Supplied text: Begin

Trump’s crusade against a key internet law known as Section 230 tends to pop up in unlikely places. His Twitter feed on Thanksgiving, for one. Or at times you’d think the nation would be hearing from its leader on the matter at hand: a worsening pandemic that’s killed nearly 270,000 people in the United States.
His latest threat to the law, which is widely regarded as the foundation for the modern internet, is unlikelier still. Now, Trump wants to veto the National Defense Authorization Act (NDAA), a bill that allocates military funds each year, if it doesn’t somehow “terminate” Section 230 of the Communications Decency Act.
In a tweet, Trump mysteriously called the law a “serious threat to our National Security & Election Integrity” and claimed that only big tech companies benefit from it, which is not true. Big tech’s lobbying group made the opposite argument in response to the president’s new threat.
“Repealing Section 230 is itself a threat to national security,” Internet Association Interim President and CEO Jon Berroya said in a statement. “The law empowers online platforms to remove harmful and dangerous content, including terrorist content and misinformation.”

Supplied text: End

» **Problems to solve**
1. From the Section 230 article, list every kind of content that the Internet Association statement says the law empowers online platforms to remove.
2. According to the Section 230 article, what does the National Defense Authorization Act do?

Extracted entries: Begin

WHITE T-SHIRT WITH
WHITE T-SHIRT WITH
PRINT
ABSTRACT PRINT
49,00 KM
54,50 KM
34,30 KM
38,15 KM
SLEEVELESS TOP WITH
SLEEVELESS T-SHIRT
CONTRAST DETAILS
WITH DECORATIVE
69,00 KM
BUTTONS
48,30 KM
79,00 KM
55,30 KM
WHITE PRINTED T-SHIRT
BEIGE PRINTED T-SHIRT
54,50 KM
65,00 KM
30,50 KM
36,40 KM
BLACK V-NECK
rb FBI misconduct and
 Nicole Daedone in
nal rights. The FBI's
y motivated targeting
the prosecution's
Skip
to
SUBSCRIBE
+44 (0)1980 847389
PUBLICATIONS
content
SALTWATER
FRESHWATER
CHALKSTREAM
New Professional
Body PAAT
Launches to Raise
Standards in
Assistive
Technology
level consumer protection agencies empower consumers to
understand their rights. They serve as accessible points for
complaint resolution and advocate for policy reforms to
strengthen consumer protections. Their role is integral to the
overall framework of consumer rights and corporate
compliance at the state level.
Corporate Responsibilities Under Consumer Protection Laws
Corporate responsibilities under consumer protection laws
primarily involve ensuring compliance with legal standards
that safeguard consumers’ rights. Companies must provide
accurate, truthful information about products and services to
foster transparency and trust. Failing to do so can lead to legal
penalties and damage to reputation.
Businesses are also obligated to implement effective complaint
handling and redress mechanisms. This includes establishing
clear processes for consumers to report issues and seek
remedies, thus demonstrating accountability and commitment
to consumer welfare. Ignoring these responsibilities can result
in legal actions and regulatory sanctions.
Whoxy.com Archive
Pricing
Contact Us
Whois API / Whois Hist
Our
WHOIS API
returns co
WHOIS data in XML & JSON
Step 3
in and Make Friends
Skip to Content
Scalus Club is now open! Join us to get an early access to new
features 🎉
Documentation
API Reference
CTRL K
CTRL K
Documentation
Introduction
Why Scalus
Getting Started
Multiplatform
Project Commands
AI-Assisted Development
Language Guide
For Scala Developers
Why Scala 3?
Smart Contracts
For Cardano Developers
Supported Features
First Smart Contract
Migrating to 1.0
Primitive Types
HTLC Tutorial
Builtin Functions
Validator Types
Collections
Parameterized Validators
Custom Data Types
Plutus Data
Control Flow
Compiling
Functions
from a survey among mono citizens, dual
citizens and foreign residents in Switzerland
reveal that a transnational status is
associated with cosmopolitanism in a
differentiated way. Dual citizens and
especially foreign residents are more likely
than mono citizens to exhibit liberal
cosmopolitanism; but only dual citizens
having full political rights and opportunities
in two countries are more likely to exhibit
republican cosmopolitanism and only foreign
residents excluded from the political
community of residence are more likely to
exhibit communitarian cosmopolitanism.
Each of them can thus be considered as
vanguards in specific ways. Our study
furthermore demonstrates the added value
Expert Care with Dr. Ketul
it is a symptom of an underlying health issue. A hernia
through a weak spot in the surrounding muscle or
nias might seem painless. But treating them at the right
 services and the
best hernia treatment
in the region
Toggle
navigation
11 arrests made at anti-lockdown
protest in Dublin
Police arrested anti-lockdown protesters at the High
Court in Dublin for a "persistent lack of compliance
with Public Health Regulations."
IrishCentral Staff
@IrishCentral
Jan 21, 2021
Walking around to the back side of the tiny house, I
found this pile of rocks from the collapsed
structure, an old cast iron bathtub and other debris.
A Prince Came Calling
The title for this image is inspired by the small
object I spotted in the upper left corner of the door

Extracted entries: End

» **Written responses**
1. Harmful content, dangerous content, terrorist content, and misinformation

2. It allocates military funds each year.